Supplied records:

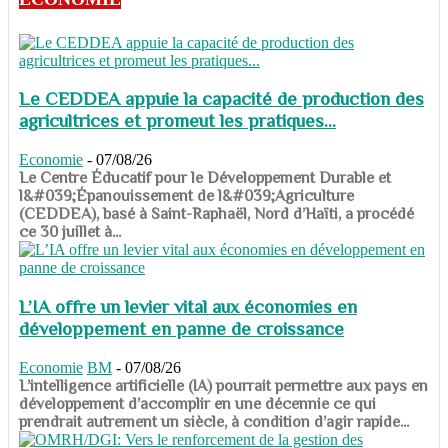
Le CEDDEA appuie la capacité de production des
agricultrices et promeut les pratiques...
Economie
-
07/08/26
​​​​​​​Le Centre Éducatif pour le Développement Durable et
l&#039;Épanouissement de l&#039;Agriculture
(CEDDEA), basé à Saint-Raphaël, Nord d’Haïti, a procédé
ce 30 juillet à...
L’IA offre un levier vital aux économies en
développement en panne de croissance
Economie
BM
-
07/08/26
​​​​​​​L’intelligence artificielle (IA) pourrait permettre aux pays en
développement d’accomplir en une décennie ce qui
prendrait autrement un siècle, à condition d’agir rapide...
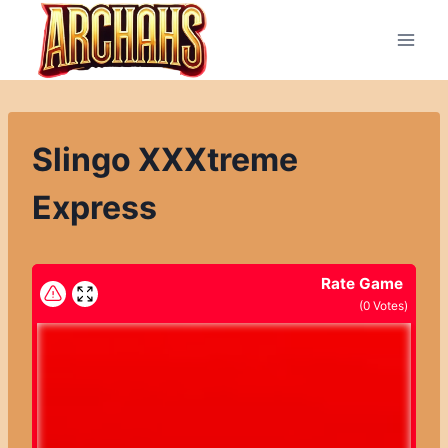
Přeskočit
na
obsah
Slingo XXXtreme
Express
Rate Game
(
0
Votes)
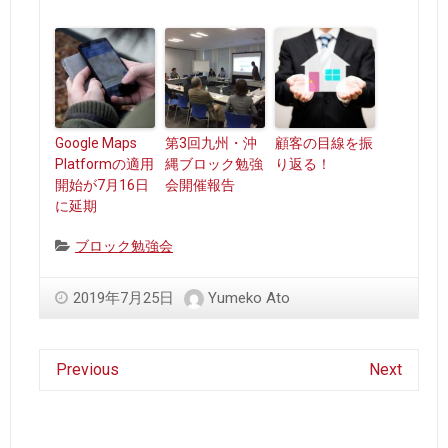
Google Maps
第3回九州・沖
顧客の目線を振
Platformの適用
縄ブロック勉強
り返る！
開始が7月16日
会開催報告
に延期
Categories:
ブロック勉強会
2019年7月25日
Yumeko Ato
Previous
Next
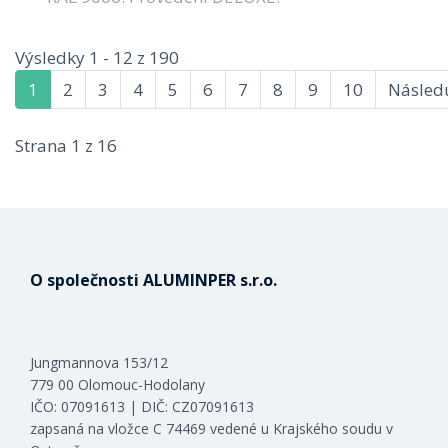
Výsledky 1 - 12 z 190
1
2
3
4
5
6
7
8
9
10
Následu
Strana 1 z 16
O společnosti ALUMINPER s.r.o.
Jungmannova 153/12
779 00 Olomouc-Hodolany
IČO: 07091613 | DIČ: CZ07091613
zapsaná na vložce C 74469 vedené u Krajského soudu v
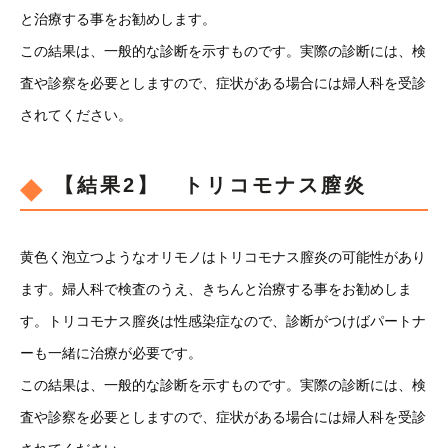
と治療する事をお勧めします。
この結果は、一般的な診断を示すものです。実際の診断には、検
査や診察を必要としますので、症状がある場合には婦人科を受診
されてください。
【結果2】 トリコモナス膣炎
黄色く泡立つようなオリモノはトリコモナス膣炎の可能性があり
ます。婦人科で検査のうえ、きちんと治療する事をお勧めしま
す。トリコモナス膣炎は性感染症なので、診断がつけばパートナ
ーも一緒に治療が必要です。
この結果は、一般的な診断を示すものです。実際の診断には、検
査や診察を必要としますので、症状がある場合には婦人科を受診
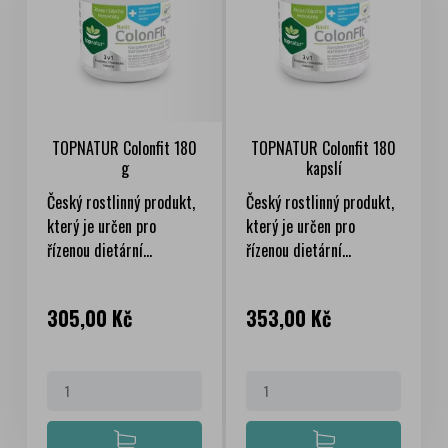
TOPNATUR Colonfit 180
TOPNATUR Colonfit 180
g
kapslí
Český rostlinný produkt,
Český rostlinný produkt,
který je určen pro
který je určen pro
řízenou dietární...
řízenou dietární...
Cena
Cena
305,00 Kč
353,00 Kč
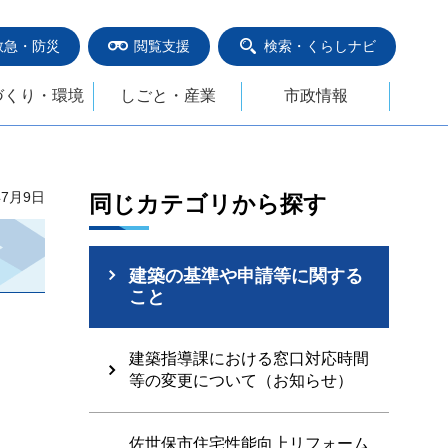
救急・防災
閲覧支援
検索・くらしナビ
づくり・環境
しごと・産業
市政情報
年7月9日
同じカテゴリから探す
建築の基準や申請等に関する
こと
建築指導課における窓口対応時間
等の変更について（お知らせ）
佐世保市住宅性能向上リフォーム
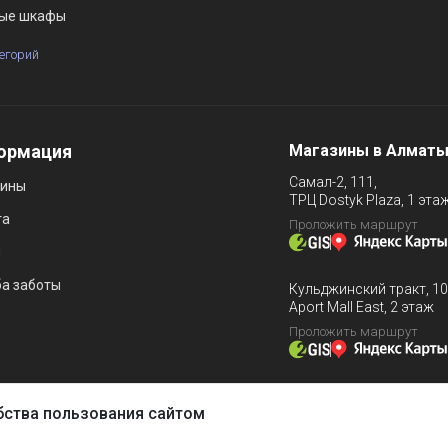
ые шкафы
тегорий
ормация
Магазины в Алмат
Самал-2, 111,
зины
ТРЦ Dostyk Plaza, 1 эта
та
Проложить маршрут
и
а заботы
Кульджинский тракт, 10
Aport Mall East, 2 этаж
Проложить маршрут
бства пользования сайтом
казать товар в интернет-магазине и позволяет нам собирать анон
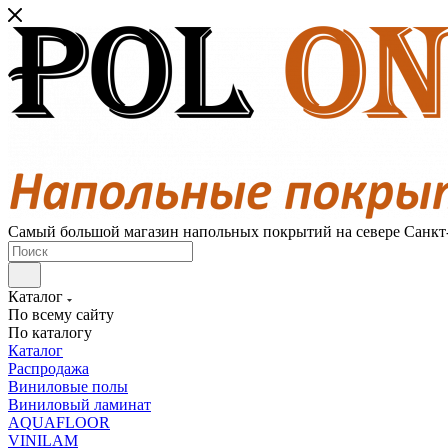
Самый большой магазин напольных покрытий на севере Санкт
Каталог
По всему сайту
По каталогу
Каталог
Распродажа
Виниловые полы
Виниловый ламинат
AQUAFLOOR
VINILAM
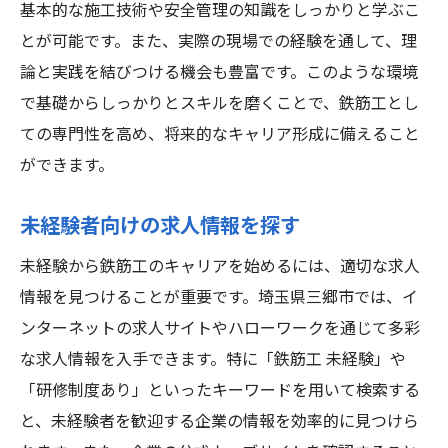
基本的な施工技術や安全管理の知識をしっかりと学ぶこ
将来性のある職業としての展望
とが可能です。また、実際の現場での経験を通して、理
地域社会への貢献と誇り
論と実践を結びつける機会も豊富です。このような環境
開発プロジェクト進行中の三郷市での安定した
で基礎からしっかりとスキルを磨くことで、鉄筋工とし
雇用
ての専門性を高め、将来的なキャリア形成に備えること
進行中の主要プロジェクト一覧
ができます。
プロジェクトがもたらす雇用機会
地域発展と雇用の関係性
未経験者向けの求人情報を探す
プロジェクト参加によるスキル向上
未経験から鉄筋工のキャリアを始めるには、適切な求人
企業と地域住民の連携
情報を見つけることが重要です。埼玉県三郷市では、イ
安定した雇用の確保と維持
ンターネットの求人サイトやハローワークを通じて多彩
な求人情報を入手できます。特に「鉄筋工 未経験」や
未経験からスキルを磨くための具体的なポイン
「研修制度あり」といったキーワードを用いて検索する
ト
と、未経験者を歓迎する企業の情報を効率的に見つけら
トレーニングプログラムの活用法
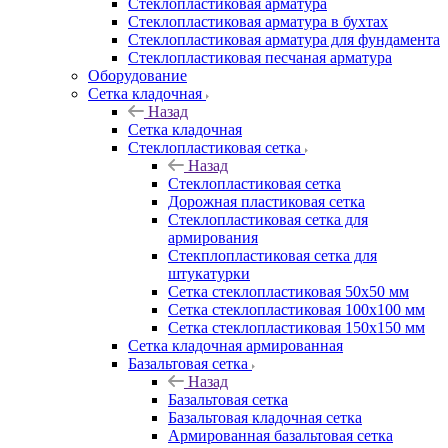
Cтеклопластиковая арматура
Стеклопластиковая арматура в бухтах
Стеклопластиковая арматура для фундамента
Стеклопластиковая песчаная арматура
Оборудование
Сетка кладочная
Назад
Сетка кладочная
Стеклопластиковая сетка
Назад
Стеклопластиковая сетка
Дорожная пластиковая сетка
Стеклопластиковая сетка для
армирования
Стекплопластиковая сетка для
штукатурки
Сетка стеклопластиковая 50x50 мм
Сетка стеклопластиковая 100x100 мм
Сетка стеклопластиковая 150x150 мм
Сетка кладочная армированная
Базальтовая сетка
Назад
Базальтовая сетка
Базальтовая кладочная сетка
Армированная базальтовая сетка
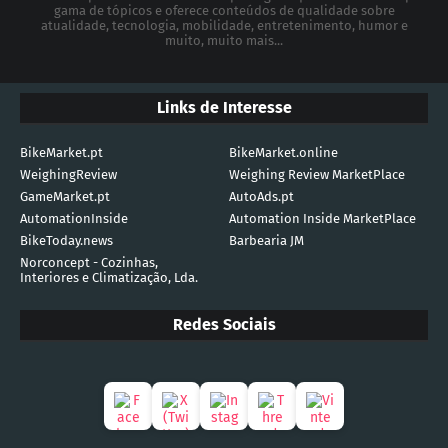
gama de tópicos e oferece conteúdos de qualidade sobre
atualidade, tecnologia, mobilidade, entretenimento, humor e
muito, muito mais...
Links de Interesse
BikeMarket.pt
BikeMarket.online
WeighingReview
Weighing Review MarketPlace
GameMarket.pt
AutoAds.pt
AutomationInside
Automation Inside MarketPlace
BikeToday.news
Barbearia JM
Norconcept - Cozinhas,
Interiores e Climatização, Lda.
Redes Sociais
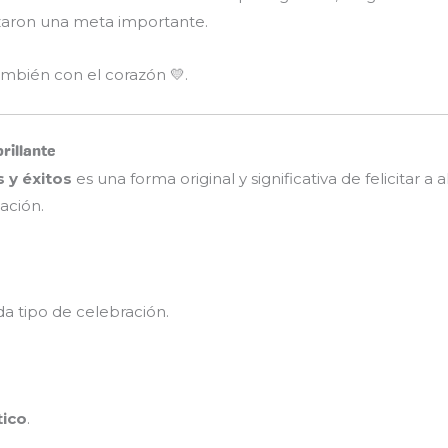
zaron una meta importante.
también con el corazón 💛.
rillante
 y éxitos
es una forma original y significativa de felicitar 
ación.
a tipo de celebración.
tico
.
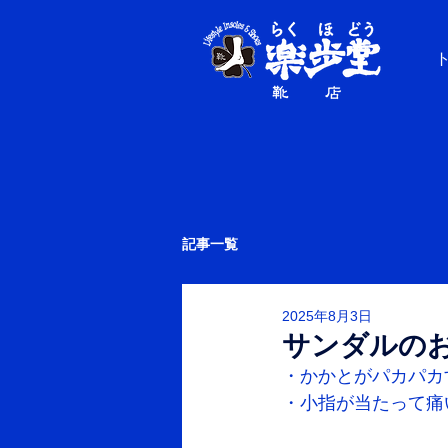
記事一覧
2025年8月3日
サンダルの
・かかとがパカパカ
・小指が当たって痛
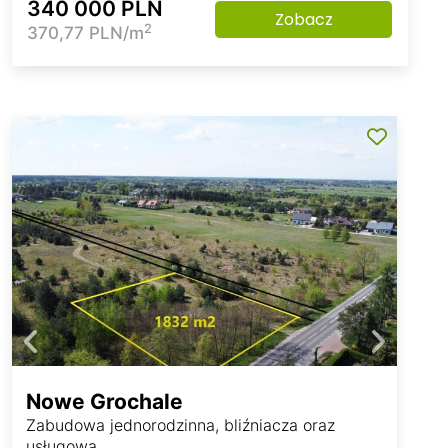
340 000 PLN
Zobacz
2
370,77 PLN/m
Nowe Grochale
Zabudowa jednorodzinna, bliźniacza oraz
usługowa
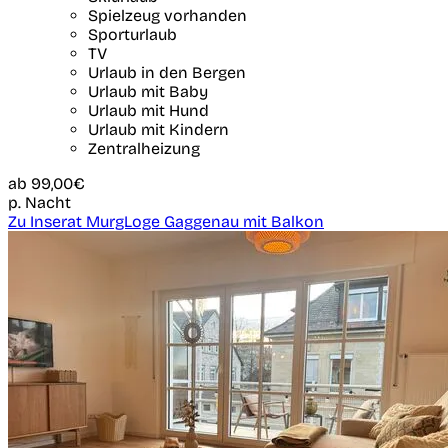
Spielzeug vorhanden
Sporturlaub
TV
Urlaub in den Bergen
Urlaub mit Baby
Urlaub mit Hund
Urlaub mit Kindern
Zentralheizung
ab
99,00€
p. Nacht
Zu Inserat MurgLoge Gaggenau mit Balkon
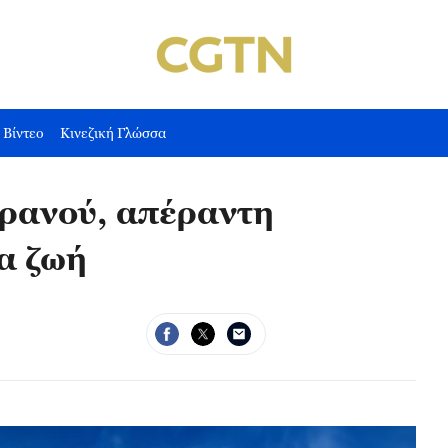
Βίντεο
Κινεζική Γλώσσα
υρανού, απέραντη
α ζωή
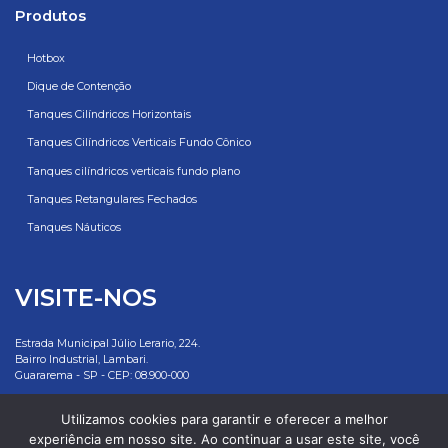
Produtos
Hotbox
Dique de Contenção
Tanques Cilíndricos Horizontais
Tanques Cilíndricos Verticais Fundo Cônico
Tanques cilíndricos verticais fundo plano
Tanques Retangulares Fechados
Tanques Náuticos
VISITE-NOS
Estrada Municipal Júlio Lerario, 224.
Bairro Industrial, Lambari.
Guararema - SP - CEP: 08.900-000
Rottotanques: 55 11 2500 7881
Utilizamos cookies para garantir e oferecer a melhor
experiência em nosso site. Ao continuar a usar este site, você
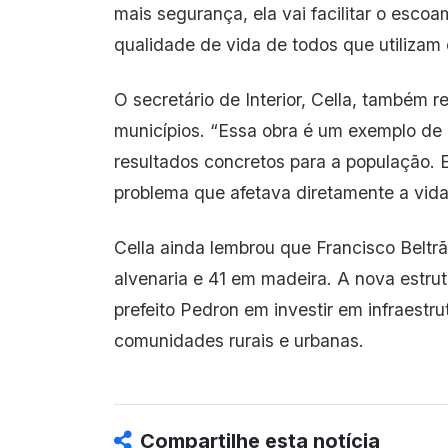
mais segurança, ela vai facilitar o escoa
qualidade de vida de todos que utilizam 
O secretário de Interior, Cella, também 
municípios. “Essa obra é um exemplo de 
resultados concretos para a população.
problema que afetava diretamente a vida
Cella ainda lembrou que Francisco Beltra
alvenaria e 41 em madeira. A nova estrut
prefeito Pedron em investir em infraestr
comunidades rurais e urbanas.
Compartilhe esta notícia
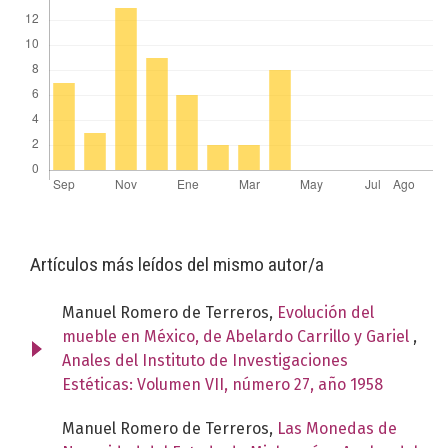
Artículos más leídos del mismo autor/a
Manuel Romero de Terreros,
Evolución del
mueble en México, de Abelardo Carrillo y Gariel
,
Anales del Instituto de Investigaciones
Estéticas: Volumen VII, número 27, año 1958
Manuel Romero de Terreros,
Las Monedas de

Work required: The data above holds the lines to copy: start at the one with "Zabudowa jednorodzinna, bliźniacza oraz", stop at the one with "Anales del Instituto de Investigaciones", include both, copy them exactly without pictures, and copy nothing else.

Solution for this problem:
Zabudowa jednorodzinna, bliźniacza oraz
usługowa
Spielzeug vorhanden
Sporturlaub
TV
Urlaub in den Bergen
Urlaub mit Baby
Urlaub mit Hund
Urlaub mit Kindern
Zentralheizung
ab
99,00€
p. Nacht
Zu Inserat MurgLoge Gaggenau mit Balkon
Βίντεο
Κινεζική Γλώσσα
υρανού, απέραντη
α ζωή
Produtos
Hotbox
Dique de Contenção
Tanques Cilíndricos Horizontais
Tanques Cilíndricos Verticais Fundo Cônico
Tanques cilíndricos verticais fundo plano
Tanques Retangulares Fechados
Tanques Náuticos
VISITE-NOS
Estrada Municipal Júlio Lerario, 224.
Bairro Industrial, Lambari.
Guararema - SP - CEP: 08.900-000
Rottotanques: 55 11 2500 7881
Utilizamos cookies para garantir e oferecer a melhor
experiência em nosso site. Ao continuar a usar este site, você
mais segurança, ela vai facilitar o escoa
qualidade de vida de todos que utilizam 
O secretário de Interior, Cella, também 
municípios. “Essa obra é um exemplo de 
resultados concretos para a população.
problema que afetava diretamente a vida
Cella ainda lembrou que Francisco Beltra
alvenaria e 41 em madeira. A nova estrut
prefeito Pedron em investir em infraestr
comunidades rurais e urbanas.
Compartilhe esta notícia
Artículos más leídos del mismo autor/a
Manuel Romero de Terreros,
Evolución del
mueble en México, de Abelardo Carrillo y Gariel
,
Anales del Instituto de Investigaciones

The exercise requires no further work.